## Problem description
Lines that include "business" make up the answer; copy all of them from the data below.

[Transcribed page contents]
________________________

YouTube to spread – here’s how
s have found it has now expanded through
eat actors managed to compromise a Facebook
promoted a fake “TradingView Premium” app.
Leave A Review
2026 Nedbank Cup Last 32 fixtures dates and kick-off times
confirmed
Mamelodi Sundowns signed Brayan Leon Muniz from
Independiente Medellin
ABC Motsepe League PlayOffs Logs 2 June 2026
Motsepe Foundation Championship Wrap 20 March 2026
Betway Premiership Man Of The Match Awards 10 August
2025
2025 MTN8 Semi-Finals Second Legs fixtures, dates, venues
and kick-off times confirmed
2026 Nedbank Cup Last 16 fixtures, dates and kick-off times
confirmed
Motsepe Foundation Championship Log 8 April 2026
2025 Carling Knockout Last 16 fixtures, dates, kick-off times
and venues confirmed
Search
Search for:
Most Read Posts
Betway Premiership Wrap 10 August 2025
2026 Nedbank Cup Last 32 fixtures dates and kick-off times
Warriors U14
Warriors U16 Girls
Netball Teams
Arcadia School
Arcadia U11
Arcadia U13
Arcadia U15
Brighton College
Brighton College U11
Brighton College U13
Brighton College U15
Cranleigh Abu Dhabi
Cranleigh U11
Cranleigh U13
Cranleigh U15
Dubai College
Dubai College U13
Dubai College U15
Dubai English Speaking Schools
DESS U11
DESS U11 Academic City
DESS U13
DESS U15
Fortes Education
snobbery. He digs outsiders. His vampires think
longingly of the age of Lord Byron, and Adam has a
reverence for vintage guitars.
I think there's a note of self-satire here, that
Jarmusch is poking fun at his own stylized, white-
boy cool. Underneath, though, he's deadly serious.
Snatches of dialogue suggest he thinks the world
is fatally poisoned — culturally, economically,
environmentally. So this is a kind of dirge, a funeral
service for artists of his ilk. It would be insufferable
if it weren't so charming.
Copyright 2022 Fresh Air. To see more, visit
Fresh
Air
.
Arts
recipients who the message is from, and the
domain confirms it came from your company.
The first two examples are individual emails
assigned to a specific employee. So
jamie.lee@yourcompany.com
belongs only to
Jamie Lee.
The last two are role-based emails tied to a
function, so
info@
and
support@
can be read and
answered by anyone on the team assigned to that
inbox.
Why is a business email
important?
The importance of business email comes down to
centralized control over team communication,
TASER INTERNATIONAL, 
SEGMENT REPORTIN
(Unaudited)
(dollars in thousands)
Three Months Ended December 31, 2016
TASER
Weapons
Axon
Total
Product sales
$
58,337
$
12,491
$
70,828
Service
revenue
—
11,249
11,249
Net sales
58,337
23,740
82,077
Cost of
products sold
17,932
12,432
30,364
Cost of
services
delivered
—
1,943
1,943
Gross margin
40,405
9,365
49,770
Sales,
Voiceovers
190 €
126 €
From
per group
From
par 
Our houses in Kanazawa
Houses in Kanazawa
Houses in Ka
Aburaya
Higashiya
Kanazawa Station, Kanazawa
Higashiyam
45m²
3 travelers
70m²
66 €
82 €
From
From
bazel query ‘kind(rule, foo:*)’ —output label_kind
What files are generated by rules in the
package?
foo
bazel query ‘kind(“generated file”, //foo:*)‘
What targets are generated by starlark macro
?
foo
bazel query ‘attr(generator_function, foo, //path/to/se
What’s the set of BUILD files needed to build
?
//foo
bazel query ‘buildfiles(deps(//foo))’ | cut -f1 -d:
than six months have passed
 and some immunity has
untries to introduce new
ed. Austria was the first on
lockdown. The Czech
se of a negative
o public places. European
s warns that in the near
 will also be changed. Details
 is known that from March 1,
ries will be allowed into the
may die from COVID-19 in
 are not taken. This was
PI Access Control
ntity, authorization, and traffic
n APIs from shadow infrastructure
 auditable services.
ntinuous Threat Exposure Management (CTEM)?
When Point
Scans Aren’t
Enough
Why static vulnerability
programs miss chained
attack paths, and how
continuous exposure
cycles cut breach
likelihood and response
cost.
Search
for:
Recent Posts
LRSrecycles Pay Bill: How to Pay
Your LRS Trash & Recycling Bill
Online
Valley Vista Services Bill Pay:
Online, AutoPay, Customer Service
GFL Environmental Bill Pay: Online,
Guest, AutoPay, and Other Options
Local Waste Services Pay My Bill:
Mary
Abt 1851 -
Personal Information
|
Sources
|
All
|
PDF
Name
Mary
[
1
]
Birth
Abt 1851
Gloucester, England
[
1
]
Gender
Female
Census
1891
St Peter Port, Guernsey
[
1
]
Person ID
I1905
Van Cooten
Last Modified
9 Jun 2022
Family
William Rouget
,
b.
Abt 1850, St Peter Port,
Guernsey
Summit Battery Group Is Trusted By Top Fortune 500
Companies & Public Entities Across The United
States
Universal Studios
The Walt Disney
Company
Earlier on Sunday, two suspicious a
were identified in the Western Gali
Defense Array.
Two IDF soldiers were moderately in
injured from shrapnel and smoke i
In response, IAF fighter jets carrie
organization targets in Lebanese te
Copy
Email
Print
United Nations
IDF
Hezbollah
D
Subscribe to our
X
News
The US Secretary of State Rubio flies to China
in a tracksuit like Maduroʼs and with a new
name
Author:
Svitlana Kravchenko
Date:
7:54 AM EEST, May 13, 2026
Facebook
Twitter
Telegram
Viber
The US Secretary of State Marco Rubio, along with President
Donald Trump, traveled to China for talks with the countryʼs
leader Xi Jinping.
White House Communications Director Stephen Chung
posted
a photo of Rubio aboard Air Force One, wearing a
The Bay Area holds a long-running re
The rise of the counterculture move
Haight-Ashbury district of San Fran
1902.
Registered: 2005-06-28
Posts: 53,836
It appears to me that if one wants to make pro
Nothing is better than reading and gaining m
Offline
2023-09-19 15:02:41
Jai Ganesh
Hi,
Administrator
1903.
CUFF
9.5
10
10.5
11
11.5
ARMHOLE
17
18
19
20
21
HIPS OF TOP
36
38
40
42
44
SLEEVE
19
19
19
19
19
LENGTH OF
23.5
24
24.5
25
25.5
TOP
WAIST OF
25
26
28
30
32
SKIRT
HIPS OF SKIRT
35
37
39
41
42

________________________

## Task response
Why is a business email
The importance of business email comes down to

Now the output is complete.